The Model Context Protocol (MCP) is a standard for AI agents to interact with external tools. The standard was first released in November 2024 by Anthropic1 and in December 2025 donated to the Linux Foundation2.

The goals of MCP are to provide developers with a framework to easily enable AI agents to interact with their applications and to improve the quality of AI for end users by providing more tools to the AI to use.

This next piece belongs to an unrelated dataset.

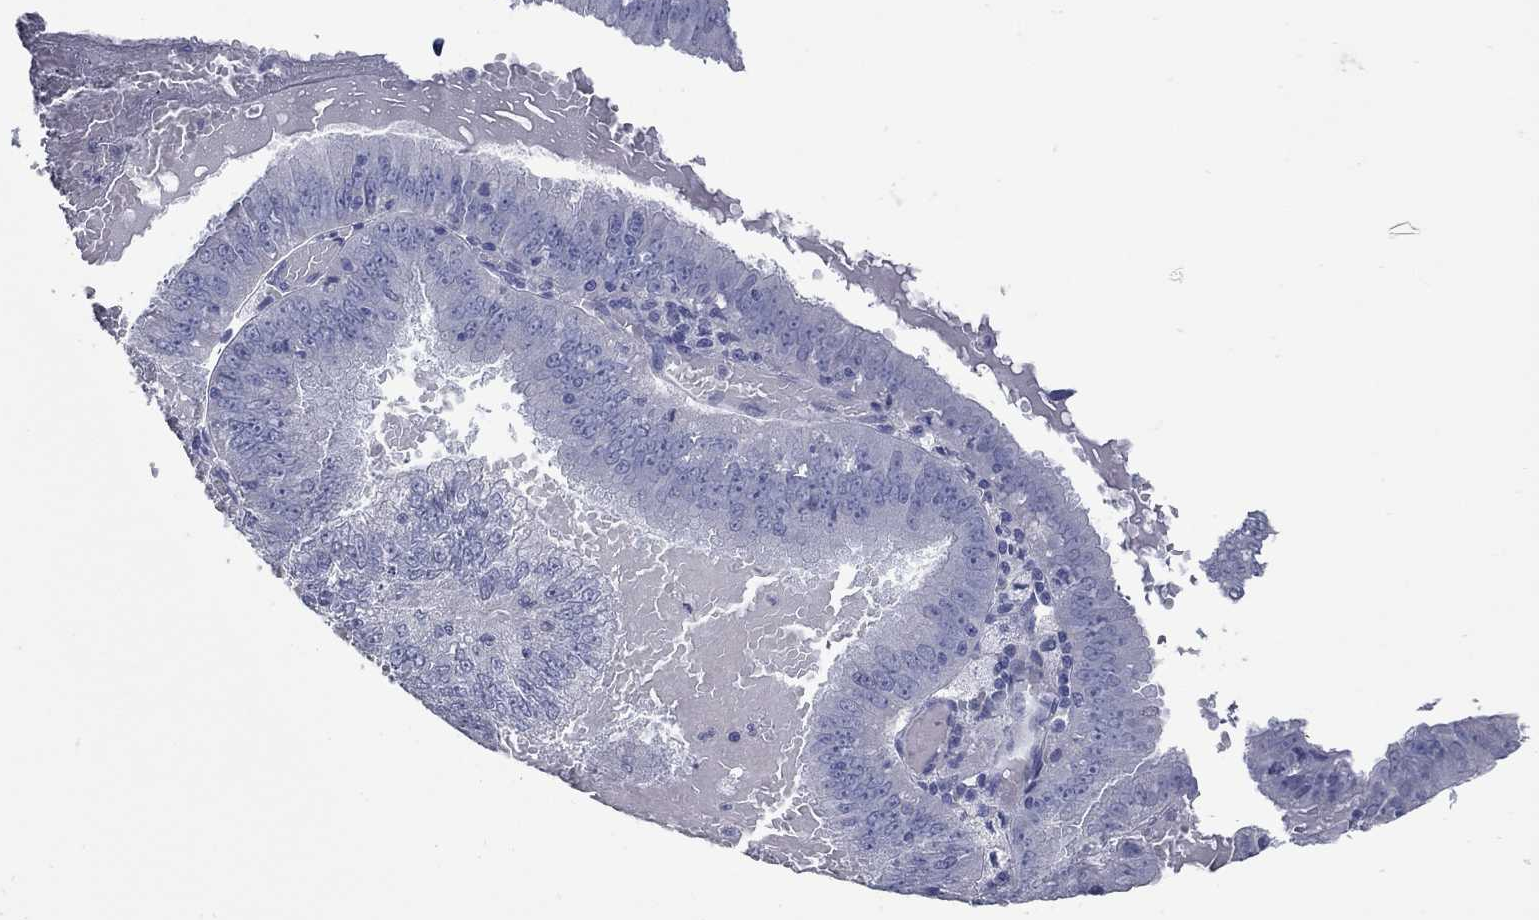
{"staining": {"intensity": "negative", "quantity": "none", "location": "none"}, "tissue": "endometrial cancer", "cell_type": "Tumor cells", "image_type": "cancer", "snomed": [{"axis": "morphology", "description": "Adenocarcinoma, NOS"}, {"axis": "topography", "description": "Endometrium"}], "caption": "Immunohistochemistry (IHC) histopathology image of human endometrial cancer (adenocarcinoma) stained for a protein (brown), which demonstrates no positivity in tumor cells.", "gene": "KIRREL2", "patient": {"sex": "female", "age": 66}}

Main Components of an MCP architecture3

  • MCP Host, the AI application using MCP.
  • MCP Client, a component that can be instantiated by an MCP host, manages a connection to an MCP server and gathers context from the MCP server for the MCP host to use.
  • MCP Server, a component that provides context to MCP clients and executes on requests. Can be local (e.g. local file system) or remote (e.g. using an external service).

Misc, Example

  • MCP clients and MCP servers communicate using Streamable HTTP or Stio.
  • MCP supports authorization using OAuth4
  • Example, Claude Code using GitHub MCP: Claude Code is the MCP host and instantiates an MCP client internally that keeps connection to a MCP server running in GitHubs cloud.

Functionality

Functionality of an MCP connection lives in the data layer (in contrast to the transport layer that handles connection management). MCP is a stateful protocol using JSON RPC 2.05 . The data layer manages meta concerns such as capability negotiation and exposes to following features.

Server features

MCP describes three primitives for server features: Tools, resources and prompts.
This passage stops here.